Tuesday, 16 December 2008

Seasonal wailing from anti-secular pessimists

I was going to do a post about the wrongheadedness of all those predictable 'secularism has spoiled Christmas' articles that proliferate around this time of year, but Max Dunbar has saved me the trouble.  Max responds robustly to all the familiar nonsense about the rise of 'aggressive secularism' and religion supposedly being pushed out of the public sphere (ho ho), and scorns the 'parochial wailing' that characterises the fulminations of many religious commentators (as well as those secular liberals who don't have faith themselves, but think religion is all that stands between us and social collapse) about the state we're in:

Religion may not be based on truth but at least it kept people together. Now look at us. An empty, vapid, consumerist society obsessed with Facebook and the X Factor. The family's gone, our national identity has gone. We believe in nothing, we worship the false god rationality; we stumble around in our mindless hedonistic lives like characters in a Douglas Coupland novel, desperately searching for something to fill the void.

[...]

This sort of bullshit would have been laughed out of town in the liberal-left circles of the 1960s: now it's taken for wisdom, even radicalism.

Max's post is a welcome riposte to articles like this one by James Hanvey in a recent issue of The Tablet. Leaving to one side the article's annoying confusion of 'secular' and 'secularist' (the latter means a belief in the separation of church and state, so it's a nonsense to talk about a 'secularist' Christmas), the piece is full of the usual unexamined cliches about secularists who want a society free of religion, and about the intolerant 'high priests of secular modernity'. As I read Hanvey's piece, I began to wonder at what point in the recent past 'secularism' replaced sin and evil as the primary enemy of religious folk? As I've written many times on this blog, there was a brighter time, back in the 60s and 70s, post Vatican 2, when thoughtful Christians saw secular humanists as allies in the fight against the common enemies of poverty and injustice. These days, more and more people of faith seemed to be infected by a dangerously anti-modern pessimism, and more concerned with saving 'religion' from those nasty secularists than with looking for the good in contemporary society.

4 comments:

maxdunbar said...

Fair enough for the Tablet to print this kind of nonsense.

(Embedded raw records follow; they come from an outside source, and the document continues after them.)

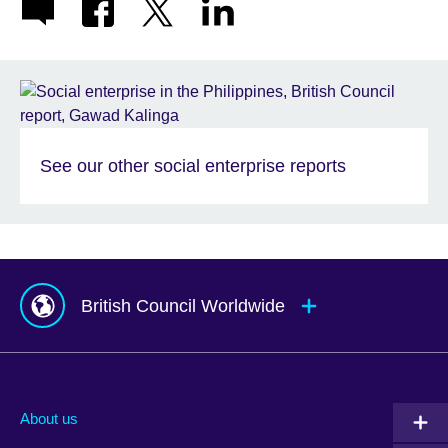
See our other social enterprise reports
British Council Worldwide
Afghanistan
Mauritius
Albania
Mexico
About us
Algeria
Montenegro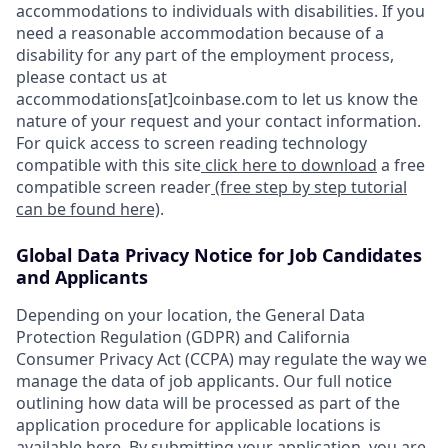
accommodations to individuals with disabilities. If you
need a reasonable accommodation because of a
disability for any part of the employment process,
please contact us at
accommodations[at]coinbase.com to let us know the
nature of your request and your contact information.
For quick access to screen reading technology
compatible with this site
click here to download
a free
compatible screen reader
(free step by step tutorial
can be found here)
.
Global Data Privacy Notice for Job Candidates
and Applicants
Depending on your location, the General Data
Protection Regulation (GDPR) and California
Consumer Privacy Act (CCPA) may regulate the way we
manage the data of job applicants. Our full notice
outlining how data will be processed as part of the
application procedure for applicable locations is
available
here
. By submitting your application, you are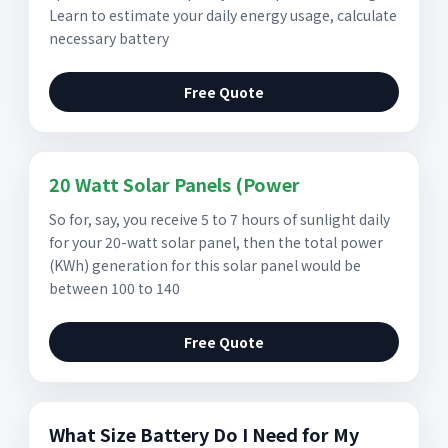
Learn to estimate your daily energy usage, calculate
necessary battery
Free Quote
20 Watt Solar Panels (Power
So for, say, you receive 5 to 7 hours of sunlight daily
for your 20-watt solar panel, then the total power
(KWh) generation for this solar panel would be
between 100 to 140
Free Quote
What Size Battery Do I Need for My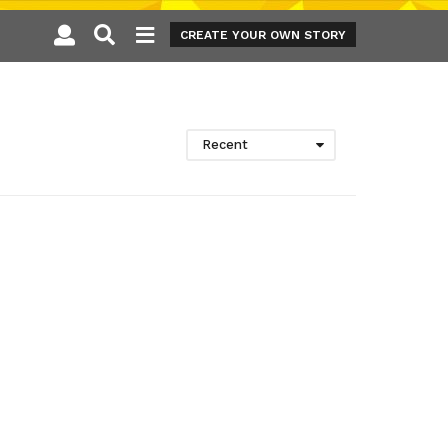
CREATE YOUR OWN STORY
Recent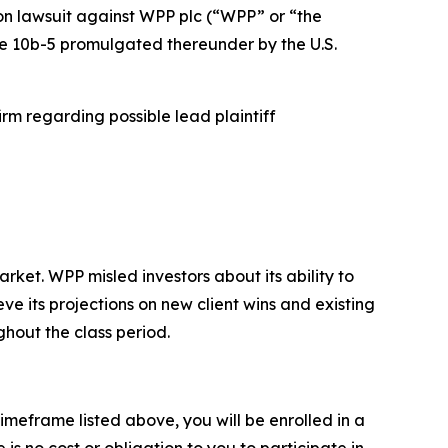
ion lawsuit against WPP plc (“WPP” or “the
ule 10b-5 promulgated thereunder by the U.S.
rm regarding possible lead plaintiff
et. WPP misled investors about its ability to
ve its projections on new client wins and existing
ghout the class period.
imeframe listed above, you will be enrolled in a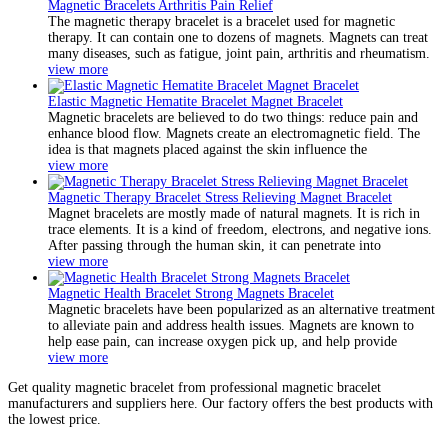
Magnetic Bracelets Arthritis Pain Relief
The magnetic therapy bracelet is a bracelet used for magnetic
therapy. It can contain one to dozens of magnets. Magnets can treat
many diseases, such as fatigue, joint pain, arthritis and rheumatism.
view more
Elastic Magnetic Hematite Bracelet Magnet Bracelet
Magnetic bracelets are believed to do two things: reduce pain and
enhance blood flow. Magnets create an electromagnetic field. The
idea is that magnets placed against the skin influence the
view more
Magnetic Therapy Bracelet Stress Relieving Magnet Bracelet
Magnet bracelets are mostly made of natural magnets. It is rich in
trace elements. It is a kind of freedom, electrons, and negative ions.
After passing through the human skin, it can penetrate into
view more
Magnetic Health Bracelet Strong Magnets Bracelet
Magnetic bracelets have been popularized as an alternative treatment
to alleviate pain and address health issues. Magnets are known to
help ease pain, can increase oxygen pick up, and help provide
view more
Get quality magnetic bracelet from professional magnetic bracelet
manufacturers and suppliers here. Our factory offers the best products with
the lowest price.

But we're now seeing it in the serious papers, and everyone nods their head and says, 'Yeah, keep an open mind.'

Sarah Franco said...

mit happens that I am a believer, but... when I listen to other believers saying this:

"""Religion may not be based on truth but at least it kept people together. Now look at us. An empty, vapid, consumerist society obsessed with Facebook and the X Factor"""

I go mad. maybe the person who said this is speaking for himself or having his own entourage as a representative sample.

the other day I read an article about catholics in spain, and there was this girl who loved to get drunk every friday night. then the journalist asked, how do you fit that behaviour with your religious convictions, and she said, after I get drunk I go to confession, then I can go to the mass and receive the communion.

Sarah Franco said...

"""These days, more and more people of faith seemed to be infected by a dangerously anti-modern pessimism, and more concerned with saving 'religion' from those nasty secularists than with looking for the good in contemporary society."""

some months ago I met a young researcher in political science who told me sha was researching on secularism. I said, great choice, and then she explained how secularists are radicals of the oposite sign of religious fundamentalists...

Martin said...

Max -You're right, the 'we're all doomed' article has migrated to the secular press and is now a staple feature on the comments pages of the Guardian - Madeleine Bunting being the pioneer of the genre. But there was a time when the more liberal and thoughtful organs of the religious press - such as the Tablet - would also have scorned this kind of pessimistic revulsion from modernity.

Sarah - Thanks for the comments. It's good to hear that there are some believers out there who haven't surrendered to mindless anti-secularism. I've always argued that it's in the interests of believers to endorse secularism, as it's the best guarantee of their religious freedom. And as a former Christian, I still think there's something unchristian about faith trying to claim political power and influence, rather than convincing people by the power of example.